Appellants argue that contributory negligence in any event cannot be urged as a defense to an action brought under the wrongful death statute, and rely upon the Missouri decisions, as our statute was taken from that state. As we read the decisions they do not lend support to appellants.
The Missouri Statute provides for specific defenses, among which is the negligence of the deceased. Nevertheless, that court has repeatedly held that contributory negligence generally is a defense to an action thereunder. Hafner v. St. Louis Transit Co., 197 Mo. 196, 94 S.W. 291; Porter v. Missouri Pac. Ry. Co., 199 Mo. 82, 97 S.W. 880. But in Herrell v. St. Louis-San Francisco Ry. Co., 324 Mo. 38, 23 S.W.2d 102, 104, 69 A.L.R. 470, it was held that the contributory negligence of one parent, where both sued for the death of an unmarried minor, is not a defense under the act. The court said: "Such defenses would seem obvious without being mentioned in the statute; the fact that they were designated seems to indicate that the lawmakers intended them to be preclusive; and there can be no question as to their power to so limit the defenses as to exclude that of contributory negligence." The latter case obviously was grounded on the fact that contributory negligence as a defense had been excluded. In adopting the statute our lawmakers omitted any reference as to defenses which might be interposed and such omission would seem to manifest a legislative intent to admit all common law defenses.

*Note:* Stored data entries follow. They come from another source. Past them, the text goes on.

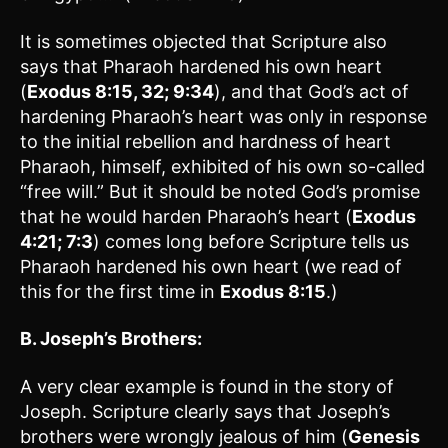
It is sometimes objected that Scripture also
says that Pharaoh hardened his own heart
(
Exodus 8:15, 32; 9:34
), and that God’s act of
hardening Pharaoh’s heart was only in response
to the initial rebellion and hardness of heart
Pharaoh, himself, exhibited of his own so-called
“free will.” But it should be noted God’s promise
that he would harden Pharaoh’s heart (
Exodus
4:21; 7:3
) comes long before Scripture tells us
Pharaoh hardened his own heart (we read of
this for the first time in
Exodus 8:15
.)
B. Joseph’s Brothers:
A very clear example is found in the story of
Joseph. Scripture clearly says that Joseph’s
brothers were wrongly jealous of him (
Genesis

Appellants say the court erred in refusing to instruct on the Doctrine of Last Clear Chance. This would be true but for the age of the child. In Floeck v. Hoover, 52 N.M. 193, 195 P.2d 86, 87, in a discussion of the doctrine, we said:
"It must appear, (1) that plaintiff has been negligent, (2) that as a result of his negligence he is in a position of peril from which he cannot escape by the exercise of ordinary care, (3) that the defendant knows or should have known of plaintiff's peril, and (4) that defendant then had a clear chance, by the exercise of ordinary care, to avoid the injury, and that he failed to do so."
The doctrine has no function to perform unless the injured party is chargeable with negligence which will preclude a recovery in the absence of the doctrine, 38 Am.Jur., Negligence, Sec. 217, and a child of the age of the deceased is conclusively presumed not guilty of contributory negligence. Nelson v. Arrowhead Freight Lines, 99 Utah 129, 104 P.2d 225.
We notice the further point that the jury in answer to special interrogatories found appellee free of negligence and unskillfulness, but in view of the objectionable instruction, and the court's refusal to give the instructions requested, the finding was unwarranted and cannot stand.
Other questions are argued but they are considered without merit or are disposed of by the conclusion reached.
The judgment will be reversed with direction to the trial court to proceed in a manner not inconsistent herewith, and it is so ordered.
SADLER, C.J., and McGHEE, COORS and LUJAN, JJ., concur.